For PoW cryptocurrencies, the hashrate is a measure of how much computing power is being contributed to the network by its miners. If we take Bitcoin as an example, a high hashrate would tell us that a high number of calculations are being done by Bitcoin miners per second. This indicates that more machines (or miners) are working to discover the winning computation so they can earn Bitcoin. A significant commitment of both time and expensive equipment is required to become a miner and if more individuals or companies are dedicating themselves to doing it, it’s a good indicator of the network’s strength.
Percentage of staked tokens
If you’re considering a cryptocurrency that uses proof-of-stake (PoS), looking at the percentage of its tokens that are staked is a useful way of evaluating investors’ commitment. Several cryptocurrencies have extended unstaking periods, which means that investors would have to wait days and often weeks to be able to access their tokens once they have been put into a staking pool.

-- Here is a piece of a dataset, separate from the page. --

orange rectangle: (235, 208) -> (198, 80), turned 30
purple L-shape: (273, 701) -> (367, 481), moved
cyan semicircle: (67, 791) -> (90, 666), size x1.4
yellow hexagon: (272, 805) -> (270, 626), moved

If a high percentage of investors are willing to stake their cryptocurrency despite this, it implies that they intend to hold it long-term. You can find this information on individual cryptocurrency websites or on Staking Rewards.
Advantages of on-chain analysis
There are some clear benefits to performing this type of analysis:
Blockchain information is publicly available, easy to access, and relies on cold hard data, unlike technical analysis which requires a lot of guesswork to produce meaningful insights.

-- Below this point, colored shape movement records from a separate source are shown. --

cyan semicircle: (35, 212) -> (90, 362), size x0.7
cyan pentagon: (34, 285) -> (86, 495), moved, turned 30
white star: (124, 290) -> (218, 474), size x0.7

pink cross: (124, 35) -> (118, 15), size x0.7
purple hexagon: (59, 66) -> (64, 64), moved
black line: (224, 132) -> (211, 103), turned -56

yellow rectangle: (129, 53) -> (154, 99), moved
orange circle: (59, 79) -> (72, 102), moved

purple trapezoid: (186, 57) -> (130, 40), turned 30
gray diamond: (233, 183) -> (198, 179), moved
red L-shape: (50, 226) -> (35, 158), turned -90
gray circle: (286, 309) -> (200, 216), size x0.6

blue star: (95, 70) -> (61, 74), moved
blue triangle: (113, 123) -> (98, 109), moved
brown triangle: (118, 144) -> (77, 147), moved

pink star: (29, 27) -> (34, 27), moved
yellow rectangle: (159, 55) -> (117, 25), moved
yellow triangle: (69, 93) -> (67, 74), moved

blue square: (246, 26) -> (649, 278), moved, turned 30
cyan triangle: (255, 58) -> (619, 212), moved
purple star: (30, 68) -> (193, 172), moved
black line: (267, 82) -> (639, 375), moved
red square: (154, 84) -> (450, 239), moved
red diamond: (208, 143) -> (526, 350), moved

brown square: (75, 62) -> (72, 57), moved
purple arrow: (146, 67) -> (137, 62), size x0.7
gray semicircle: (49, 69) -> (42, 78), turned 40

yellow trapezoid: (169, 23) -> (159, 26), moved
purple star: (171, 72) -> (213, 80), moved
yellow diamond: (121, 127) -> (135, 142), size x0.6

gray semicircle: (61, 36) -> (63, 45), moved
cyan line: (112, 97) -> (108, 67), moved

On-chain analysis is a great way for investors to leverage the repository of transaction data to make more informed decisions. It’s particularly useful for individuals who actively trade and want additional tools to improve their decision-making strategy.
On-chain analysis allows you to examine the underlying utility of an asset. Oftentimes, the price predictions we see in the news are based on nothing more than sheer speculation. But, by looking at metrics like exchange balances, you’re able to factor in possible indicators of an asset’s future value in real time.

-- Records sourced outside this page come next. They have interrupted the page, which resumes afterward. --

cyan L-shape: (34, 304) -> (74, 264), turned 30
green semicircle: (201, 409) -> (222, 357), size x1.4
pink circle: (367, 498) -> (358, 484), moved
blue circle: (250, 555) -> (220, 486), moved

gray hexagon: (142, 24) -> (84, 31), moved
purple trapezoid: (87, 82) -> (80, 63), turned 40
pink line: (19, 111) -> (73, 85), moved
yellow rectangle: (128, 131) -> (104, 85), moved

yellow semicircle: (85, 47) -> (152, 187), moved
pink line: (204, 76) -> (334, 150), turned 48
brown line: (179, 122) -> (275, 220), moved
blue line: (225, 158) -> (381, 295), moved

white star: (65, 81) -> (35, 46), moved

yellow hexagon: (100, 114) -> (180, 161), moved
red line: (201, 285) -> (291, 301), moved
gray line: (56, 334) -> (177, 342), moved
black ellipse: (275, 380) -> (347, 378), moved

Limitations of on-chain analysis
As powerful as this analysis method is, it’s not without its weaknesses:
On-chain analysis can only give a partial picture of what is happening on the blockchain. Nowadays, many transactions are completed off-chain. For example, Bitcoin’s Lightning Network introduced a second layer to the network, enabling some of its transactions to be completed off of the blockchain. This means that we’re no longer able to see all of the activity happening on the network in a single snapshot, making it increasingly difficult to conduct on-chain analysis in real-time.
Each metric can lead to a different conclusion about a cryptocurrency so you need to consider more than one metric when making a decision. The same applies to websites that display these metrics. Some are updated in real-time while others are only updated periodically, so you would need to look at a range of platforms when performing this type of analysis.
It’s easy to come to false conclusions based on on-chain analysis. If you don’t know what you’re doing you could end up misinterpreting a signal and losing out. For this reason, it’s best to use on-chain analysis only as a small part of a broader long-term investment strategy.
Should I use on-chain analysis?
Incorporating on-chain analysis into your investment plan can enable you to make more informed choices. That said, on-chain analysis is a relatively new field that has its limitations. If you choose to use this type of analysis, ensure that you’re evaluating more than one source and metric so you’re getting a well-rounded perspective.
As the cryptocurrency market continues to mature, it’s more than likely that analysis tools will become more robust as more data will be available to assist investors with decision-making.